EXTRAIT À LIRE »

Quelle semaine ! Comme d’habitude, le Festival d’Annecy a été source de joie, de frustration, d’ennui, d’agacement, de fascination, d’interrogation, de remise en question. J’ai été à 13 séances sur les 16 que je m’étais programmées, en ayant laissé tomber 2 et une dernière hélas annulée alors qu’on était dans la salle. Je regrette donc de ne pas avoir pu voir les films de commande, cela apporte toujours un autre point de vue sur le travail d’animation.
Comme d’habitude, j’ai tout fait pour voir les 5 programmes des courts métrages en compétition, faisant par contre l’impasse sur le sixième, nouveau cette année, proposant des programmes off limits. Et comme d’habitude, je suis sortie de ces séances en me questionnant sur l’état psychologique de certains réalisateurs. Tout de même, il y a des torturés…
Je remarque d’ailleurs depuis déjà quelques années que l’humour est de moins en moins présent, laissant plutôt sa place à des ambiances plus lourdes, pas forcément glauques mais pas franchement d’un optimisme absolu. La crainte de l’avenir ?
J’ai également profité de l’année pour (enfin !) découvert les sessions des P’tits Dej du court, de 9h à 10h chaque matin au bar des haras durant lesquels les réalisateurs des courts métrages présentés la veille venaient discuter avec le public et expliquer leur travail. J’en suis vite devenue totalement accro, faisant 3 sessions sur 5 et je trouve l’initiative géniale, permettant d’entendre directement les réalisateurs sur leur film, d’approfondir ou de mieux comprendre leur état d’esprit. Parfois on passe totalement à côté d’un court parce qu’il nous manque un détail et cela permet de mieux comprendre. Et parfois, on a détesté le court avant et on le déteste encore plus après…
Côté longs métrages, je m’y intéresse moins désormais. Pour ce qui est des grosses productions, on les aura de toute façon dans tous les cinémas de France. Pour les films plus discrets, c’est l’occasion de pouvoir les voir si jamais ils ne sortent jamais en DVD mais j’en ai vus tellement des mal maîtrisés, approximatifs, longuets, enfantins, que je suis devenue assez méfiante sur le sujet.
Cette année, je n’en ai vu que deux : Moug d’Ahmed Nour hors compétition, pas super maîtrisé et un peu bancal mais apportant un point de vue de l’intérieur de la révolution égyptienne, et L’île de Giovanni de Mizuho Nishikubo, très beau et équilibré comme j’en ai longuement parlé dans la chronique dédiée. Et la conférence de presse avec l’équipe du film après projection était particulièrement intéressante. J’aime cet aspect du festival qui permet la rencontre avec les auteurs, une approche directe et passionnante, humaine et enrichissante que j’apprécie de plus en plus d’année en année. Au bout de 13 ans de festivals, il était temps que je comprenne !
Pour continuer sur cet aspect plus humain, je suis ravie d’avoir pu participer au WIP d’Astérix : le domaine des dieux. J’avais déjà tenté les sessions WIP (Work In Progress) durant les éditions précédentes et cela reste là encore de très bons moments, apportant une belle vue sur un film en cours de production. Dans le même genre, ma séance sur Mune de Benoît Philippon et Alexandre Heboyan était tout aussi instructive.

OBJET DE L'EXERCICE » D'après le compte rendu du Festival d'Annecy, combien de séances ont effectivement été suivies sur les 16 prévues ? Les lignes n'ont aucun rôle dans cet exercice.

Données enregistrées

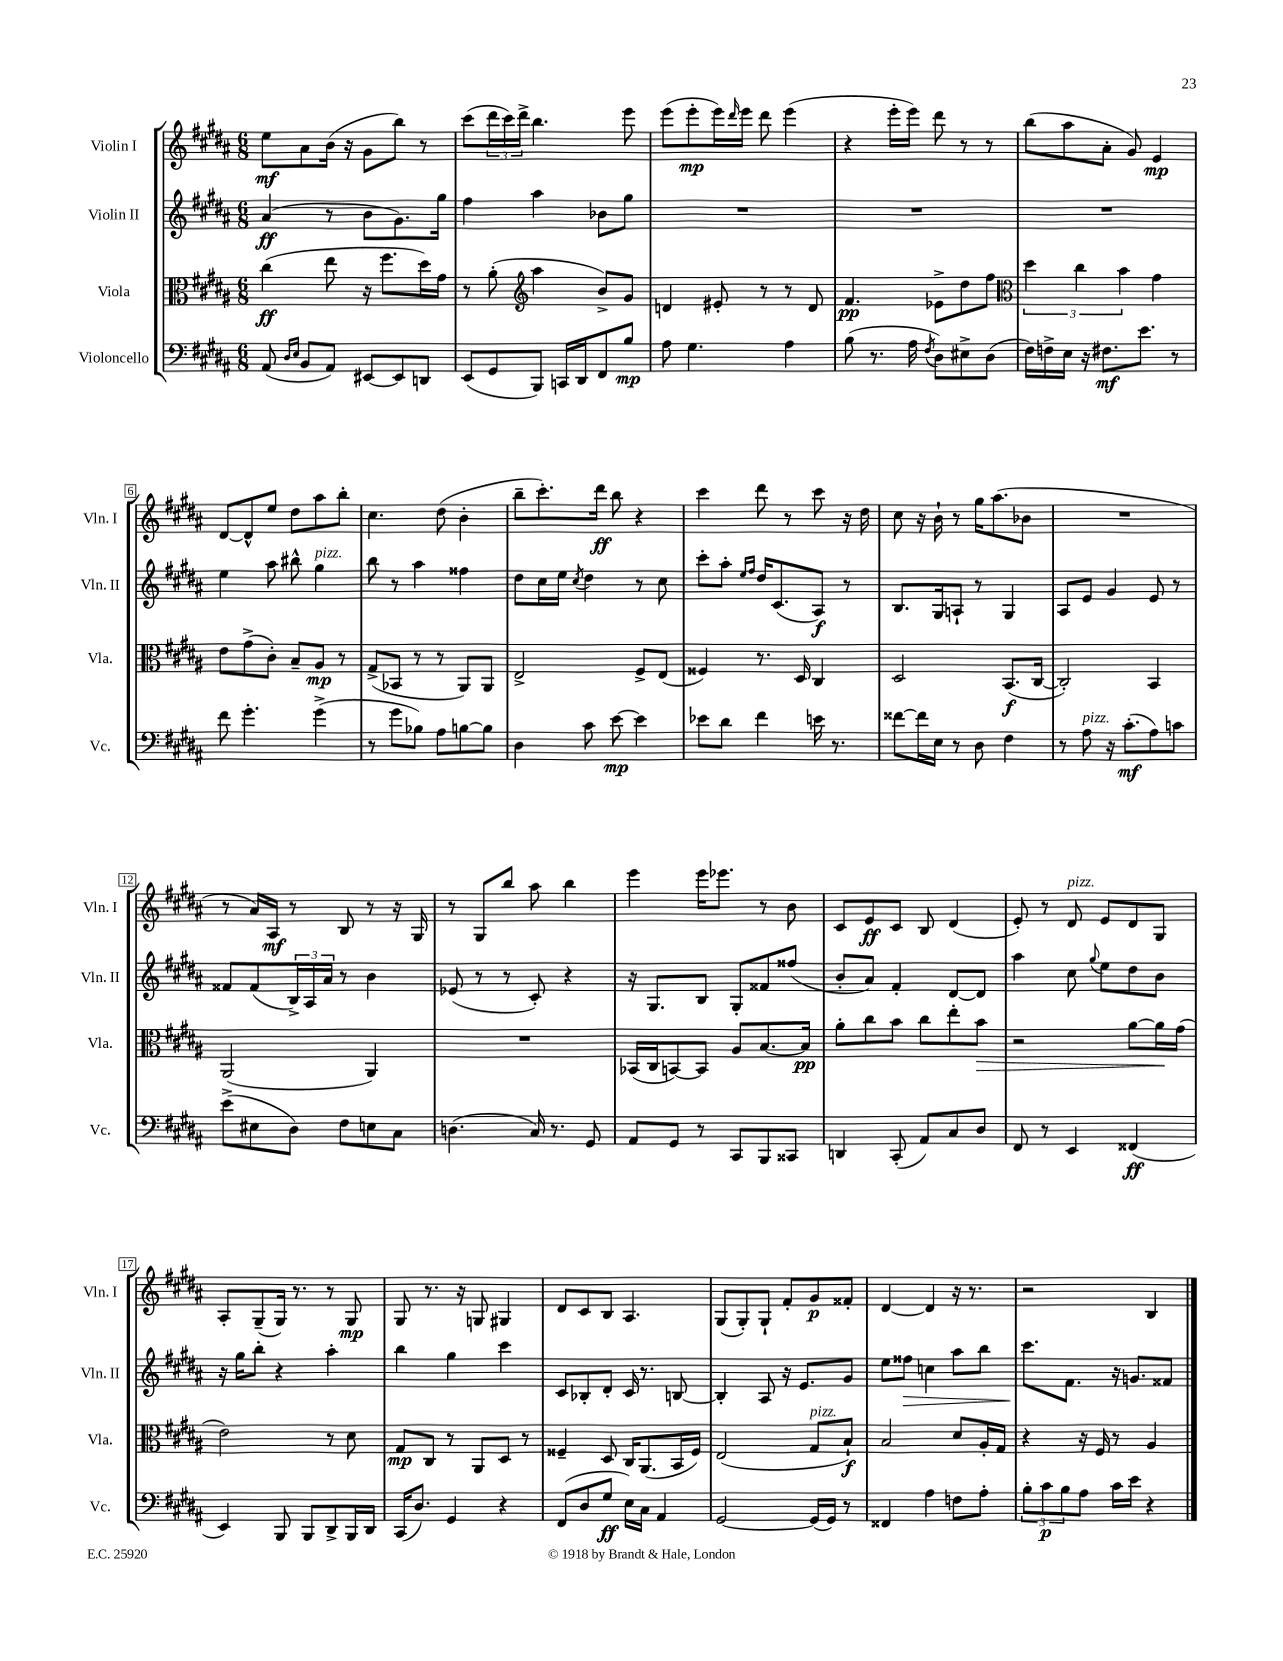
<<
\new StaffGroup <<
\new Staff = "s0" \with { instrumentName = "Violin I" shortInstrumentName = "Vln. I" } {
    \clef treble \key b \major \numericTimeSignature \time 6/8
    e''8\mf ais'8 b'16( r16 gis'8 b''8) r8 |
    cis'''8( \tuplet 3/2 { dis'''16 cis'''16) dis'''16-> } b''4. e'''8 |
    e'''8( e'''8-.\mp e'''16) \grace { dis'''16 } e'''16 dis'''8 e'''4( |
    r4 e'''16-. e'''16) dis'''8 r8 r8 |
    b''8( ais''8 ais'8-. gis'8) e'4\mp |
    dis'8~ dis'8-^ e''8 dis''8 ais''8 b''8-. |
    cis''4. dis''8( b'4-. |
    b''8-- cis'''8.-.) dis'''16\ff b''8 r4 |
    cis'''4 dis'''8 r8 cis'''8 r16 dis''16 |
    cis''8 r16 b'16-! r8 gis''16 ais''8.( bes'8 |
    R2. |
    r8 ais'16) ais16\mf r8 b8 r8 r16 gis16 |
    r8 gis8 b''8 ais''8 b''4 |
    e'''4 e'''16 ees'''8. r8 b'8 |
    cis'8 e'8\ff cis'8 b8 dis'4( |
    e'8-.) r8 dis'8^\markup { \italic "pizz." } e'8 dis'8 gis8 |
    ais8-. gis8--( gis16) r8. r8 gis8\mp |
    gis8 r8. r16 g8 gis4 |
    dis'8 cis'8 b8 ais4. |
    gis8( gis8-.) gis8-! fis'8-. gis'8\p fisis'8-. |
    dis'4~ dis'4 r16 r8. |
    r2 b4 \bar "|." |
}
\new Staff = "s1" \with { instrumentName = "Violin II" shortInstrumentName = "Vln. II" } {
    \clef treble \key b \major \numericTimeSignature \time 6/8
    ais'4\ff( r8 b'8 gis'8.) gis''16 |
    fis''4 ais''4 bes'8 gis''8 |
    R2. |
    R2. |
    R2. |
    e''4 ais''8 bis''8-^ gis''4^\markup { \italic "pizz." } |
    b''8 r8 ais''4 fisis''4 |
    dis''8 cis''16 e''16 \acciaccatura { cis''8 } dis''4 r8 cis''8 |
    cis'''8-. ais''8-. \grace { e''16 fis''16 } dis''16 cis'8.( ais8\f) r8 |
    b8. gis16 a8-! r8 gis4 |
    ais8 e'8 gis'4 e'8 r8 |
    fisis'8 fisis'8( \tuplet 3/2 { b16->) ais16 ais'16 } r8 b'4 |
    ees'8( r8 r8 cis'8-.) r4 |
    r16 gis8. b8 gis8-. fisis'8 fisis''8( |
    b'8-. ais'8) fis'4-. dis'8~ dis'8 |
    ais''4 cis''8 \appoggiatura { gis''8 } e''8 dis''8 b'8 |
    r16 gis''16 b''8-. r4 ais''4-. |
    b''4 gis''4 cis'''4 |
    cis'8 bes8-. dis'8-. cis'16 r8. b8~ |
    b4-. ais8 r16 e'8. gis'8 |
    e''8 fisis''8\> c''4 ais''8 b''8 |
    cis'''8.\! fis'8. r16 g'8. fisis'8 \bar "|." |
}
\new Staff = "s2" \with { instrumentName = "Viola" shortInstrumentName = "Vla." } {
    \clef alto \key b \major \numericTimeSignature \time 6/8
    cis''4\ff( e''8 r16 fis''8. dis''16) gis'16 |
    r8 ais'8-.( \clef treble ais''4 b'8->) gis'8 |
    d'4 eis'8-. r8 r8 d'8 |
    fis'4.\pp ees'8-> dis''8 fis''8 |
    \clef alto \tuplet 3/2 { dis''4 cis''4 b'4 } gis'4 |
    e'8 gis'8->( cis'8-.) b8-- ais8\mp r8 |
    gis8->( bes,8 r8 r8 ais,8) ais,8 |
    e2-> fis8-> e8( |
    fisis4) r8. dis16 cis4 |
    dis2 b,8.\f( cis16~ |
    cis2-.) b,4 |
    ais,2( ais,4) |
    R2. |
    bes,16( cis16 b,8~) b,8 ais8 b8.~ b16\pp |
    ais'8-. cis''8 b'8 cis''8 e''8-. b'8\> |
    r2 ais'8~ ais'16\! gis'16( |
    e'2) r8 dis'8 |
    gis8\mp cis8 r8 ais,8 dis8 r8 |
    fisis4-- dis8 cis16 ais,8.( b,16 fisis16) |
    e2( gis8^\markup { \italic "pizz." } b8-!\f) |
    b2 dis'8 ais16-. gis16 |
    r4 r16 fis16 r8 ais4 \bar "|." |
}
\new Staff = "s3" \with { instrumentName = "Violoncello" shortInstrumentName = "Vc." } {
    \clef bass \key b \major \numericTimeSignature \time 6/8
    ais,8( \grace { dis16 e16 } b,8 ais,8) eis,8~ eis,8 d,8 |
    e,8( gis,8 b,,8) c,16 dis,16 fis,8 b8\mp |
    ais8 gis4. ais4 |
    b8( r8. ais16 \acciaccatura { fis8 } dis8) eis8-> dis8( |
    fis16) f16-> e16 r16 fis8.\mf e'8. r8 |
    fis'8 gis'4.-. gis'4->( |
    r8 gis'8 bes8) ais8 b8~ b8 |
    dis4 cis'8 e'8~\mp e'4 |
    ees'8 dis'8 fis'4 e'16 r8. |
    fisis'8~ fisis'16 e16 r8 dis8 fis4 |
    r8 ais8^\markup { \italic "pizz." } r16 cis'8.-.\mf( ais8) c'8 |
    e'8->( eis8 dis8) fis8 e8 cis8 |
    d4.( cis16) r8. gis,8 |
    ais,8 gis,8 r8 cis,8 b,,8 cisis,8 |
    d,4 cis,8-.( ais,8) cis8 dis8 |
    fis,8 r8 e,4 fisis,4\ff( |
    e,4) b,,8 b,,8 dis,8-> b,,16 dis,16 |
    cis,16( dis8.) gis,4 r4 |
    fis,8( dis8 gis8\ff e16) cis16 ais,4 |
    gis,2~ gis,16( gis,16) r8 |
    fisis,4 ais4 f8 ais8-. |
    \tuplet 3/2 { b8-. cis'8\p b8 } ais8 cis'16 e'16 r4 \bar "|." |
}
>>
>>
\layout { \context { \Score \override BarNumber.stencil = #(make-stencil-boxer 0.1 0.3 ly:text-interface::print) } }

RÉSULTAT FINAL » 13 séances sur les 16 programmées.